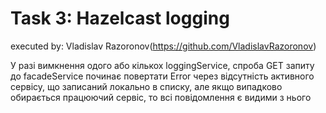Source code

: # Task 3: Hazelcast logging
executed by: Vladislav Razoronov(https://github.com/VladislavRazoronov)

У разі вимкнення одого або кількох loggingService, спроба GET
запиту до facadeService починає повертати Error через відсутність
активного сервісу, що записаний локально в списку, але якщо випадково
обирається працюючий сервіс, то всі повідомлення є видими з нього
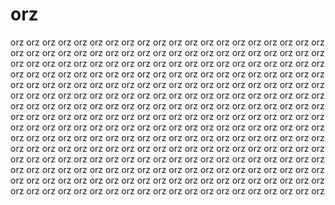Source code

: # orz

orz orz orz orz orz orz orz orz orz orz orz orz orz orz orz orz orz orz orz orz orz orz orz orz orz orz orz orz orz orz orz orz orz orz orz orz orz orz orz orz orz orz orz orz orz orz orz orz orz orz orz orz orz orz orz orz orz orz orz orz orz orz orz orz orz orz orz orz orz orz orz orz orz orz orz orz orz orz orz orz orz orz orz orz orz orz orz orz orz orz orz orz orz orz orz orz orz orz orz orz orz orz orz orz orz orz orz orz orz orz orz orz orz orz orz orz orz orz orz orz orz orz orz orz orz orz orz orz orz orz orz orz orz orz orz orz orz orz orz orz orz orz orz orz orz orz orz orz orz orz orz orz orz orz orz orz orz orz orz orz orz orz orz orz orz orz orz orz orz orz orz orz orz orz orz orz orz orz orz orz orz orz orz orz orz orz orz orz orz orz orz orz orz orz orz orz orz orz orz orz orz orz orz orz orz orz orz orz orz orz orz orz orz orz orz orz orz orz orz orz orz orz orz orz orz orz orz orz orz orz orz orz orz orz orz orz orz orz orz orz orz orz orz orz orz orz orz orz orz orz orz orz orz orz orz orz orz orz orz orz orz orz orz orz orz orz orz orz orz orz orz orz orz orz orz orz orz orz orz orz orz orz orz orz orz orz orz orz orz orz orz orz orz orz orz orz orz orz orz orz 


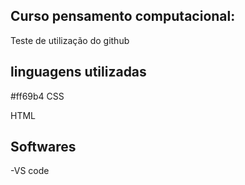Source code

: ## Curso pensamento computacional:

Teste de utilização do github

## linguagens utilizadas

#ff69b4 CSS

HTML

## Softwares

-VS code
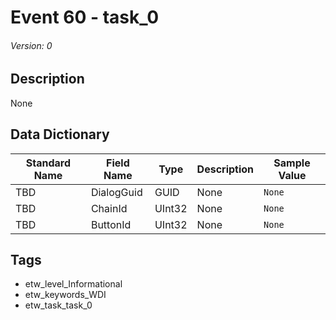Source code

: # Event 60 - task_0
###### Version: 0

## Description
None

## Data Dictionary
|Standard Name|Field Name|Type|Description|Sample Value|
|---|---|---|---|---|
|TBD|DialogGuid|GUID|None|`None`|
|TBD|ChainId|UInt32|None|`None`|
|TBD|ButtonId|UInt32|None|`None`|

## Tags
* etw_level_Informational
* etw_keywords_WDI
* etw_task_task_0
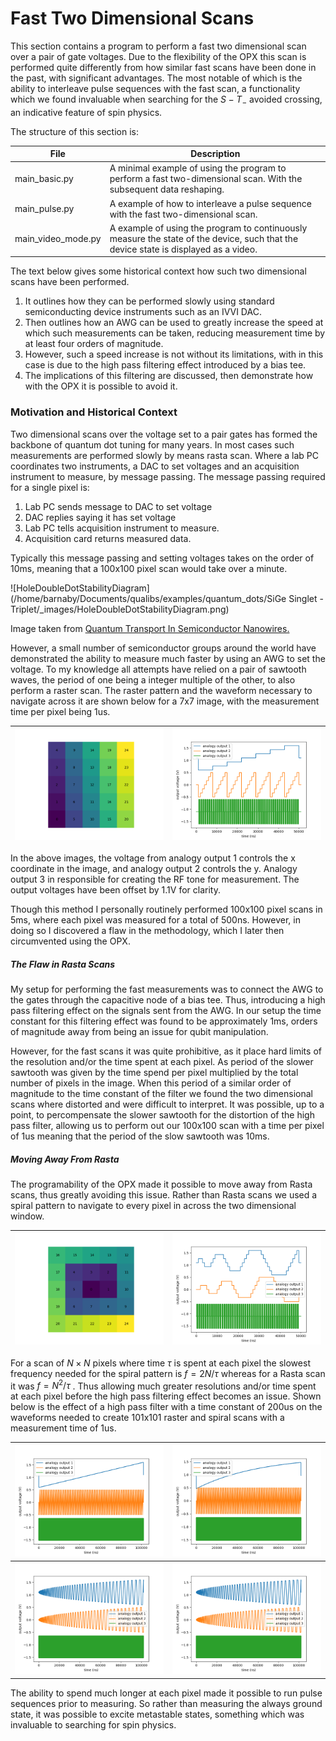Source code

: # Fast Two Dimensional Scans

This section contains a program to perform a fast two dimensional scan over a pair of gate voltages. Due to the flexibility of the OPX this scan is performed quite differently from how similar fast scans have been done in the past, with significant advantages. The most notable of which is the ability to interleave pulse sequences with the fast scan, a functionality which we found invaluable when searching for the $S-T_{-}$ avoided crossing, an indicative feature of spin physics. 

The structure of this section is: 

| File               | Description                                                  |
| ------------------ | ------------------------------------------------------------ |
| main_basic.py      | A minimal example of using the program to perform a fast two-dimensional scan. With the subsequent data reshaping. |
| main_pulse.py      | A example of how to interleave a pulse sequence with the fast two-dimensional scan. |
| main_video_mode.py | A example of using the program to continuously measure the state of the device, such that the device state is displayed as a video. |

The text below gives some historical context how such two dimensional scans have been performed. 

1. It outlines how they can be performed slowly using standard semiconducting device instruments such as an IVVI DAC. 
2. Then outlines how an AWG can be used to greatly increase the speed at which such measurements can be taken, reducing measurement time by at least four orders of magnitude. 
3. However, such a speed increase is not without its limitations, with in this case is due to the high pass filtering effect introduced by a bias tee. 
4. The implications of this filtering are discussed, then demonstrate how with the OPX it is possible to avoid it. 

### Motivation and Historical Context

Two dimensional scans over the voltage set to a pair gates has formed the backbone of quantum dot tuning for many years. In most cases such measurements are performed slowly by means rasta scan. Where a lab PC coordinates two instruments, a DAC to set voltages and an acquisition instrument to measure, by message passing. The message passing required for a single pixel is: 

1. Lab PC sends message to DAC to set voltage
2. DAC replies saying it has set voltage
3. Lab PC tells acquisition instrument to measure.
4. Acquisition card returns measured data. 

Typically this message passing and setting voltages takes on the order of 10ms, meaning that a 100x100 pixel scan would take over a minute. 

![HoleDoubleDotStabilityDiagram](/home/barnaby/Documents/qualibs/examples/quantum_dots/SiGe Singlet - Triplet/_images/HoleDoubleDotStabilityDiagram.png)

Image taken from [Quantum Transport In Semiconductor Nanowires.](https://homepages.spa.umn.edu/~vpribiag/researchPages/Quantum-Transport-in-Semiconductor-Nanowires.php)

However, a small number of semiconductor groups around the world have demonstrated the ability to measure much faster by using an AWG to set the voltage. To my knowledge all attempts have relied on a pair of sawtooth waves, the period of one being a integer multiple of the other, to also perform a raster scan. The raster pattern and the waveform necessary to navigate across it are shown below for a 7x7 image, with the measurement time per pixel being 1us. 

| ![Raster_Scan](../_images/Raster_Scan.png) | ![Raster_Waveform](../_images/Raster_Waveform.png) |
| ------------------------------------------ | -------------------------------------------------- |

In the above images, the voltage from analogy output 1 controls the x coordinate in the image, and analogy output 2 controls the y. Analogy output 3 in responsible for creating the RF tone for measurement. The output voltages have been offset by 1.1V for clarity. 

Though this method I personally routinely performed 100x100 pixel scans in 5ms, where each pixel was measured for a total of 500ns. However, in doing so I discovered a flaw in the methodology, which I later then circumvented using the OPX. 

##### The Flaw in Rasta Scans

My setup for performing the fast measurements was to connect the AWG to the gates through the capacitive node of a bias tee. Thus, introducing a high pass filtering effect on the signals sent from the AWG. In our setup the time constant for this filtering effect was found to be approximately 1ms, orders of magnitude away from being an issue for qubit manipulation. 

However, for the fast scans it was quite prohibitive, as it place hard limits of the resolution and/or the time spent at each pixel. As period of the slower sawtooth was given by the time spend per pixel multiplied by the total number of pixels in the image.  When this period of a similar order of magnitude to the time constant of the filter we found the two dimensional scans where distorted and were difficult to interpret. It was possible, up to a point, to percompensate the slower sawtooth for the distortion of the high pass filter, allowing us to perform out our 100x100 scan with a time per pixel of 1us meaning that the period of the slow sawtooth was 10ms. 

##### Moving Away From Rasta

The programability of the OPX made it possible to move away from Rasta scans, thus greatly avoiding this issue. Rather than Rasta scans we used a spiral pattern to navigate to every pixel in across the two dimensional window. 

| ![Spiral_Scan](../_images/Spiral_Scan.png) | ![Spiral_Waveform](../_images/Spiral_Waveform.png) |
| ------------------------------------------ | -------------------------------------------------- |

For a scan of $N \times N$  pixels where time $\tau$ is spent at each pixel the slowest frequency needed for the spiral pattern is $f=2N/\tau$ whereas for a Rasta scan it was $f=N^2/\tau$ . Thus allowing much greater resolutions and/or time spent at each pixel before the high pass filtering effect becomes an issue. Shown below is the effect of a high pass filter with a time constant of 200us on the waveforms needed to create 101x101 raster and spiral scans with a measurement time of 1us. 



| <img src="../_images/raster_unfiltered.png" alt="raster_unfiltered" style="zoom: 67%;" /> | <img src="../_images/raster_filtered.png" alt="raster_filtered" style="zoom: 67%;" /> |
| :----------------------------------------------------------: | :----------------------------------------------------------: |
| <img src="../_images/spiral_unfiltered.png" alt="spiral_unfiltered" style="zoom: 67%;" /> | <img src="../_images/spiral_filtered.png" alt="spiral_filtered" style="zoom: 67%;" /> |

The ability to spend much longer at each pixel made it possible to run pulse sequences prior to measuring. So rather than measuring the always ground state, it was possible to excite metastable states, something which was invaluable to searching for spin physics. 

















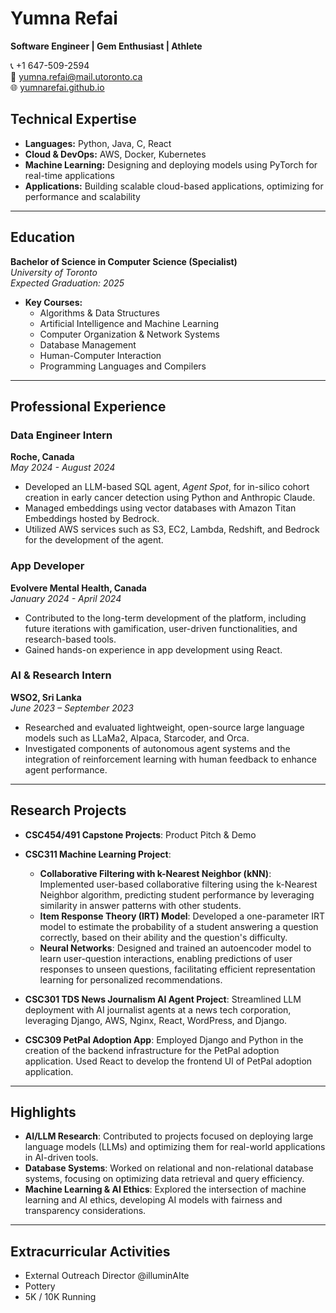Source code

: # Yumna Refai
**Software Engineer | Gem Enthusiast | Athlete**

📞 +1 647-509-2594  
📧 [yumna.refai@mail.utoronto.ca](mailto:yumna.refai@mail.utoronto.ca)  
🌐 [yumnarefai.github.io](https://yumnarefai.github.io/)

## Technical Expertise
- **Languages:** Python, Java, C, React  
- **Cloud & DevOps:** AWS, Docker, Kubernetes  
- **Machine Learning:** Designing and deploying models using PyTorch for real-time applications  
- **Applications:** Building scalable cloud-based applications, optimizing for performance and scalability  

---

## Education
**Bachelor of Science in Computer Science (Specialist)**  
*University of Toronto*  
*Expected Graduation: 2025*

- **Key Courses:**
  - Algorithms & Data Structures
  - Artificial Intelligence and Machine Learning
  - Computer Organization & Network Systems
  - Database Management
  - Human-Computer Interaction
  - Programming Languages and Compilers
 
 ---
 
## Professional Experience

### Data Engineer Intern  
**Roche, Canada**  
*May 2024 - August 2024*  
- Developed an LLM-based SQL agent, *Agent Spot*, for in-silico cohort creation in early cancer detection using Python and Anthropic Claude.  
- Managed embeddings using vector databases with Amazon Titan Embeddings hosted by Bedrock.  
- Utilized AWS services such as S3, EC2, Lambda, Redshift, and Bedrock for the development of the agent.  

### App Developer  
**Evolvere Mental Health, Canada**  
*January 2024 - April 2024*  
- Contributed to the long-term development of the platform, including future iterations with gamification, user-driven functionalities, and research-based tools.  
- Gained hands-on experience in app development using React.

### AI & Research Intern  
**WSO2, Sri Lanka**  
*June 2023 – September 2023*  
- Researched and evaluated lightweight, open-source large language models such as LLaMa2, Alpaca, Starcoder, and Orca.  
- Investigated components of autonomous agent systems and the integration of reinforcement learning with human feedback to enhance agent performance.  

---

## Research Projects 
- **CSC454/491 Capstone Projects**: Product Pitch & Demo  
- **CSC311 Machine Learning Project**:  
    - **Collaborative Filtering with k-Nearest Neighbor (kNN)**: Implemented user-based collaborative filtering using the k-Nearest Neighbor algorithm, predicting student performance by leveraging similarity in answer patterns with other students.  
    - **Item Response Theory (IRT) Model**: Developed a one-parameter IRT model to estimate the probability of a student answering a question correctly, based on their ability and the question's difficulty.  
    - **Neural Networks**: Designed and trained an autoencoder model to learn user-question interactions, enabling predictions of user responses to unseen questions, facilitating efficient representation learning for personalized recommendations.

- **CSC301 TDS News Journalism AI Agent Project**: Streamlined LLM deployment with AI journalist agents at a news tech corporation, leveraging Django, AWS, Nginx, React, WordPress, and Django.  
- **CSC309 PetPal Adoption App**: Employed Django and Python in the creation of the backend infrastructure for the PetPal adoption application. Used React to develop the frontend UI of PetPal adoption application.

---

## Highlights  
- **AI/LLM Research**: Contributed to projects focused on deploying large language models (LLMs) and optimizing them for real-world applications in AI-driven tools.  
- **Database Systems**: Worked on relational and non-relational database systems, focusing on optimizing data retrieval and query efficiency.  
- **Machine Learning & AI Ethics**: Explored the intersection of machine learning and AI ethics, developing AI models with fairness and transparency considerations.

---

## Extracurricular Activities
- External Outreach Director @illuminAIte
- Pottery
- 5K / 10K Running

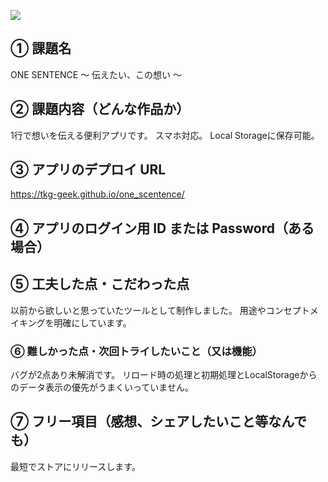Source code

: ![](https://img.shields.io/badge/html-5.0-green)

## ① 課題名

ONE SENTENCE  〜 伝えたい、この想い 〜

## ② 課題内容（どんな作品か）

1行で想いを伝える便利アプリです。
スマホ対応。
Local Storageに保存可能。

## ③ アプリのデプロイ URL

https://tkg-geek.github.io/one_scentence/

## ④ アプリのログイン用 ID または Password（ある場合）

## ⑤ 工夫した点・こだわった点

以前から欲しいと思っていたツールとして制作しました。
用途やコンセプトメイキングを明確にしています。

### ⑥ 難しかった点・次回トライしたいこと（又は機能）

バグが2点あり未解消です。
リロード時の処理と初期処理とLocalStorageからのデータ表示の優先がうまくいっていません。

## ⑦ フリー項目（感想、シェアしたいこと等なんでも）

最短でストアにリリースします。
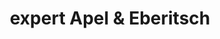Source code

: ---
title: "expert Apel & Eberitsch"
url: /poessneck/expert-apel-und-eberitsch/
shop: Elektronik
---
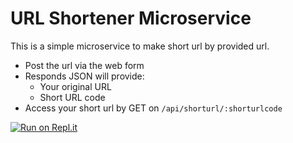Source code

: # URL Shortener Microservice

This is a simple microservice to make short url by provided url.

- Post the url via the web form
- Responds JSON will provide:
  - Your original URL
  - Short URL code
- Access your short url by GET on `/api/shorturl/:shorturlcode`

[![Run on Repl.it](https://repl.it/badge/github/freeCodeCamp/boilerplate-npm)](https://b-end-fcc-url-shorten.ricky-kiva.repl.co/api/shorturl)
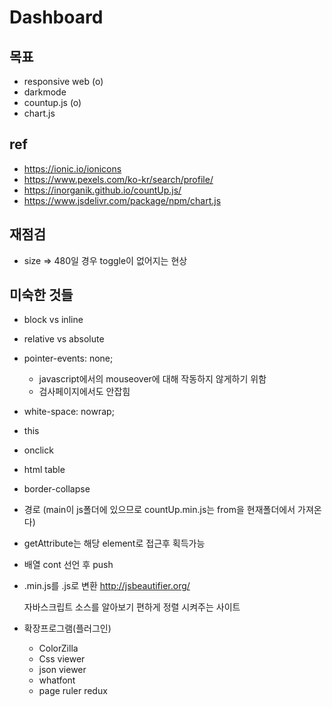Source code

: # Dashboard

## 목표

- responsive web (o)
- darkmode
- countup.js (o)
- chart.js

## ref

- https://ionic.io/ionicons
- https://www.pexels.com/ko-kr/search/profile/
- https://inorganik.github.io/countUp.js/
- https://www.jsdelivr.com/package/npm/chart.js

## 재점검
- size => 480일 경우 toggle이 없어지는 현상


## 미숙한 것들

- block vs inline
- relative vs absolute
- pointer-events: none; 
    - javascript에서의 mouseover에 대해 작동하지 않게하기 위함
    - 검사페이지에서도 안잡힘
- white-space: nowrap;
- this
- onclick
- html table
- border-collapse
- 경로 (main이 js폴더에 있으므로 countUp.min.js는 from을 현재폴더에서 가져온다)
- getAttribute는 해당 element로 접근후 획득가능
- 배열 cont 선언 후 push

- .min.js를 .js로 변환
    http://jsbeautifier.org/ 

    자바스크립트 소스를 알아보기 편하게 정렬 시켜주는 사이트

- 확장프로그램(플러그인)
    - ColorZilla
    - Css viewer
    - json viewer
    - whatfont
    - page ruler redux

→ **Exercise brief**:
Within the entries above, count each line holding the string "Intern". Give only the result.

→ **Solved problem**:
2